From the renowned Parisian cooking school, and culinary arts and hospitality institute, we have this rendering of the Tripes à la mode de Caen recipe. You will notice several differences in this recipe from the others on this site: The tripe is cut into strips instead of squares; there is the deglazing and reducing process; and the dish is simmered on the stove instead of the traditional 10-hour baking. Quel délice! More tripes a la mode recipes here.
2¼ lbs. Veal tripe
½ Veal Hoof
3½ oz. Butter
2 Carrots, channeled and sliced
1 Bouquet garni
¼ oz. Peppercorns
3½ oz. Calvados
1½ cups white wine
3 cups Cider
1 qt. Water
Salt and pepper
- Soak the tripes and veal hoof in cold water overnight. Before cooking, rinse once more under running water.
- Place the hoof and the tripe in a medium stock pot and fill with water until covered. Add salt and bring to a boil over high heat. When the water has reached the boiling point, lower the heat and allow to branch for 10 minutes. While blanching, remove impurities by skimming the surface.
- Remove the tripe and hoof to a recipient. Run cold water over the tripe to cool it down to remove and remaining impurities before the cooking process
- Cut the tripe into strips 2”x ½”. Set aside
- Peel, channel, and slice the carrots to a 1/8” thickness. Peel and cut the onions into slices.
- Melt the butter in a cocotte over medium heat, add the vegetables, and sweat without coloring. Add the tripe to the cocotte. Season with salt and pepper
- Deglaze the tripe with Calvados and reduce until dry. Add red wine, reduce by half, and finish with cider.

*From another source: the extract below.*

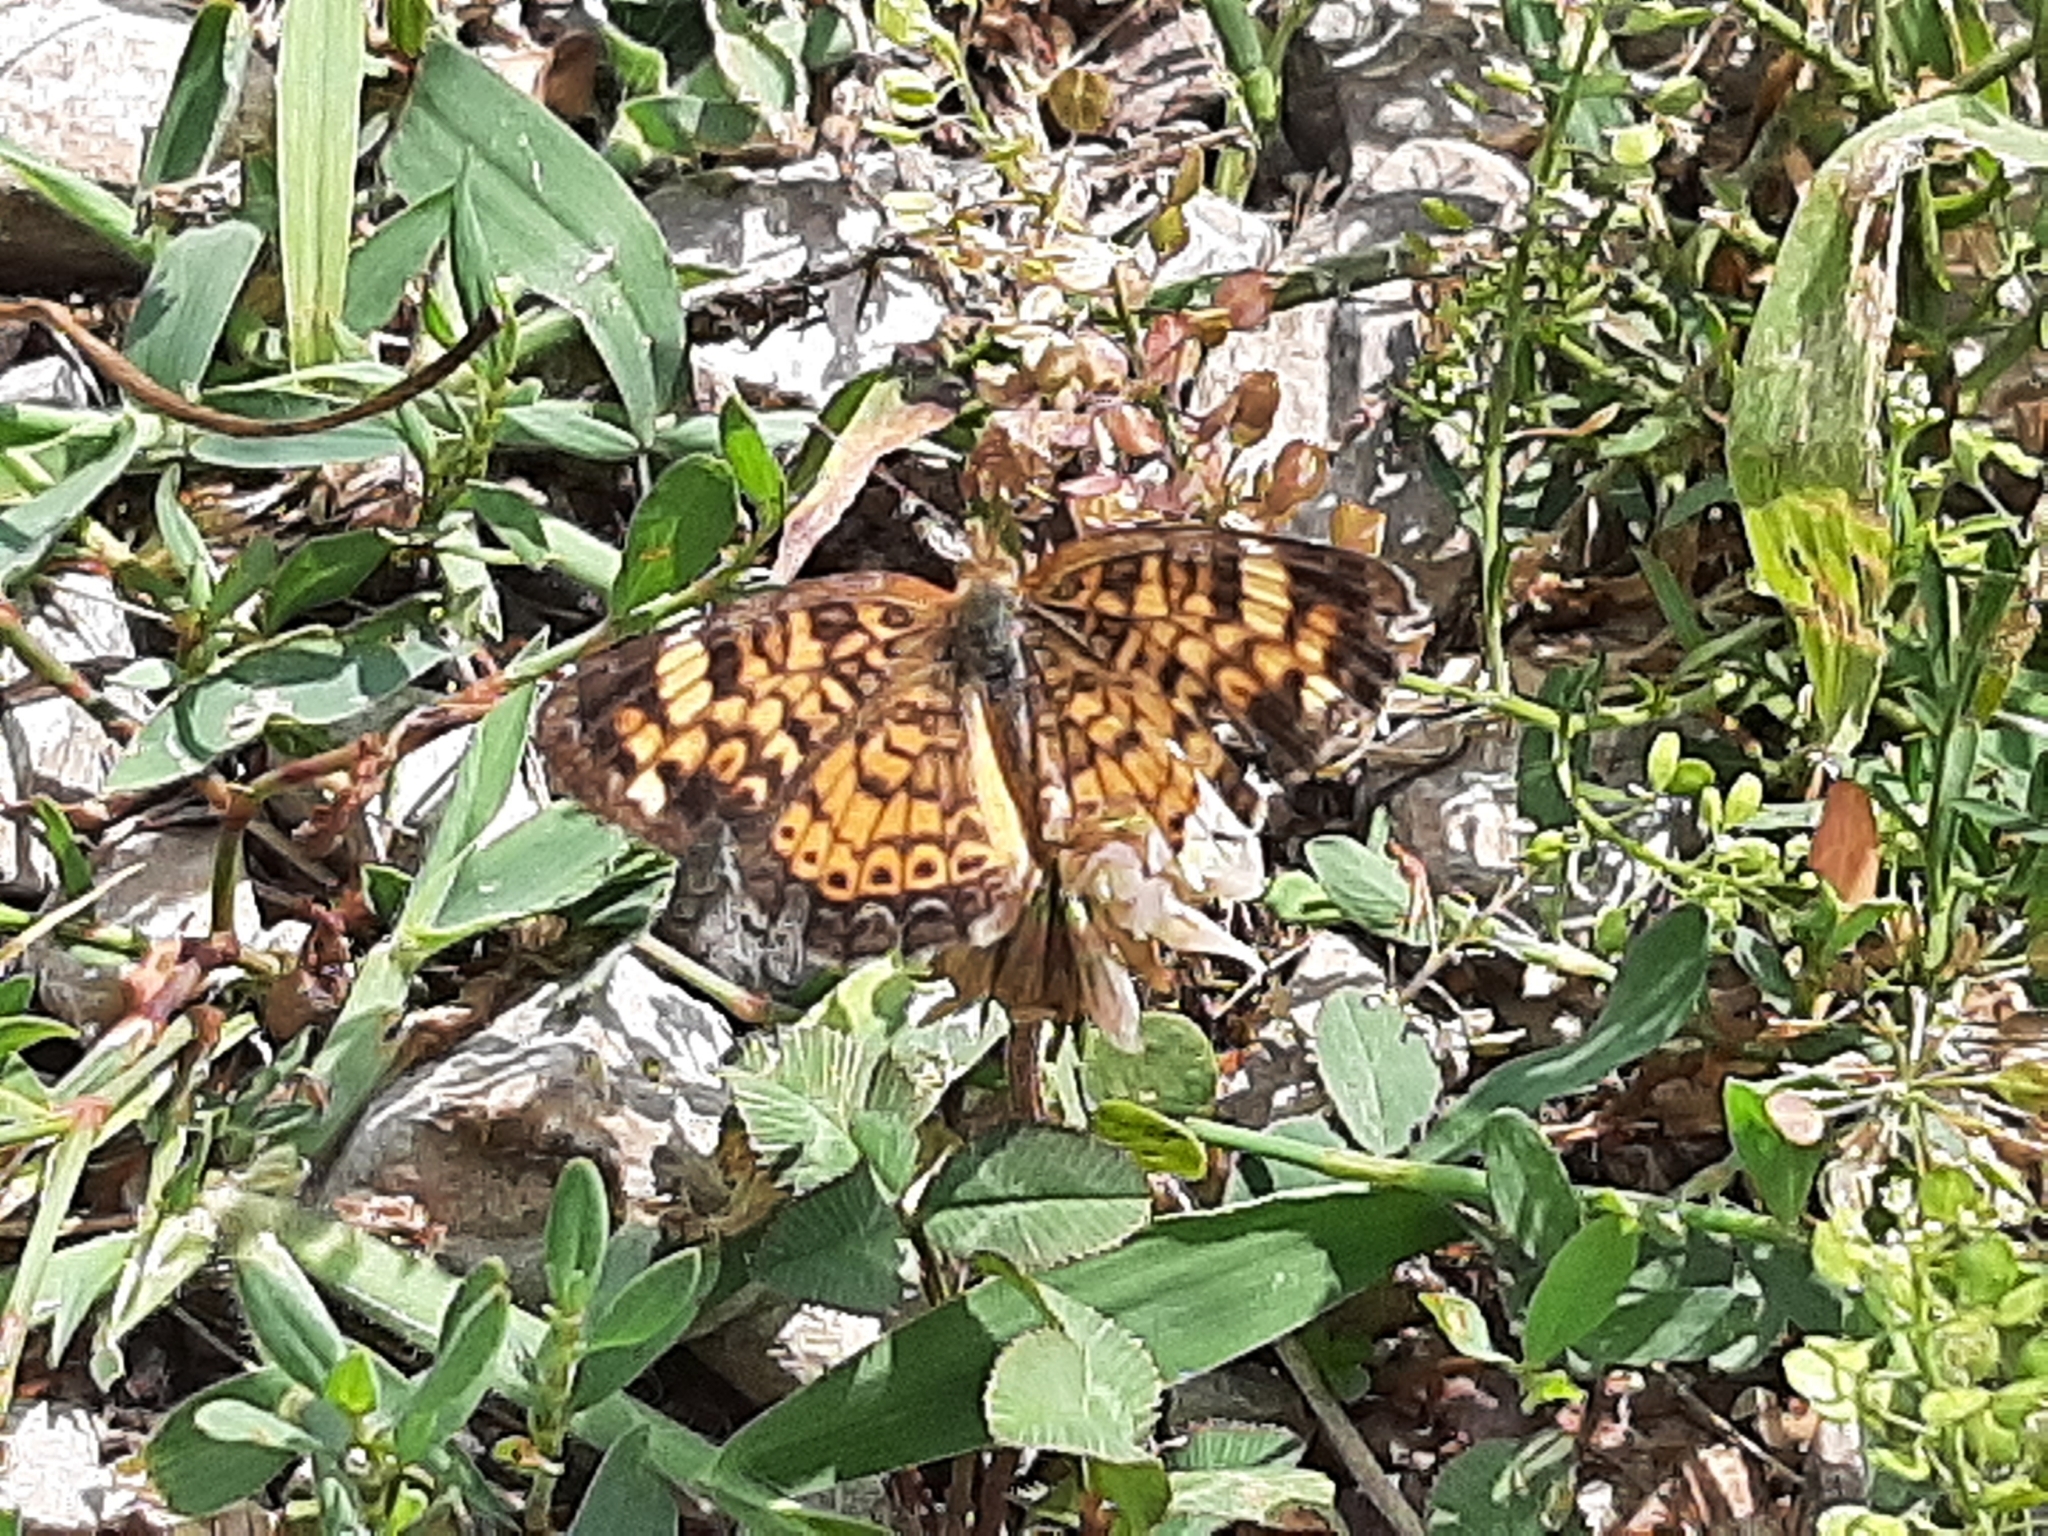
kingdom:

- Add the bouquet garni, black peppercorns, and the studded onion to the cocotte and bring to a boil. Skim the surface, cover, and gently simmer for 4 to 5 hours. If the liquid evaporated too quickly, reduce heat and add water.
- When the tripe is cooked and tender, remove the studded onion and bouquet garni. Reduce the liquid, if necessary. Adjust seasoning.
- Transfer to a heated serving dish and finish with chopped parsley. Grind pepper onto dish prior to serving.